*** Opening Supplied information ***

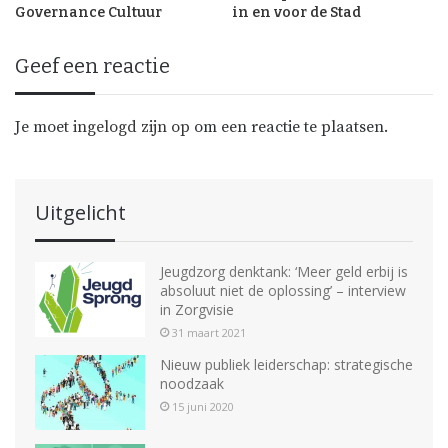
Governance Cultuur
in en voor de Stad
Geef een reactie
Je moet
ingelogd zijn op
om een reactie te plaatsen.
Uitgelicht
Jeugdzorg denktank: ‘Meer geld erbij is
absoluut niet de oplossing’ – interview
in Zorgvisie
31 maart 2021
Nieuw publiek leiderschap: strategische
noodzaak
15 juni 2020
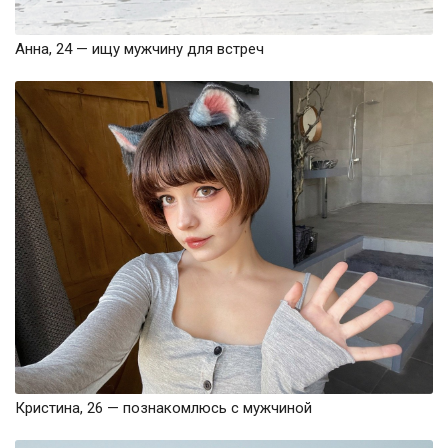
Анна, 24 — ищу мужчину для встреч
Кристина, 26 — познакомлюсь с мужчиной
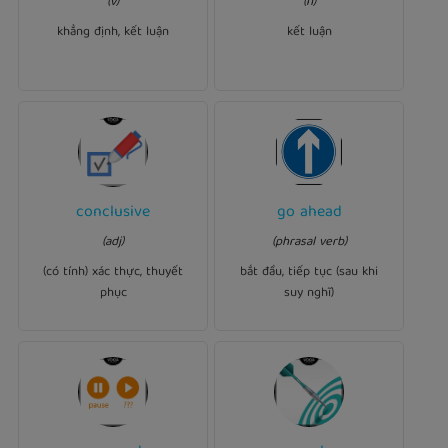
(v)
(n)
certain things we may not
.
conclusion
to come to the
know.
khẳng định, kết luận
kết luận
Ví dụ:
Ví dụ:
conclusive
go ahead
conclusive
There is no
Five of the six members
(adj)
(phrasal verb)
evidence to suggest that
felt that they should go
she was murdered.
with the plan.
ahead
(có tính) xác thực, thuyết
bắt đầu, tiếp tục (sau khi
phục
suy nghĩ)
Ví dụ:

*** Closing Supplied information ***

→ **Exercise instructions**
Select every line of the records holding the string "that".

→ **Response box**
evidence to suggest that
felt that they should go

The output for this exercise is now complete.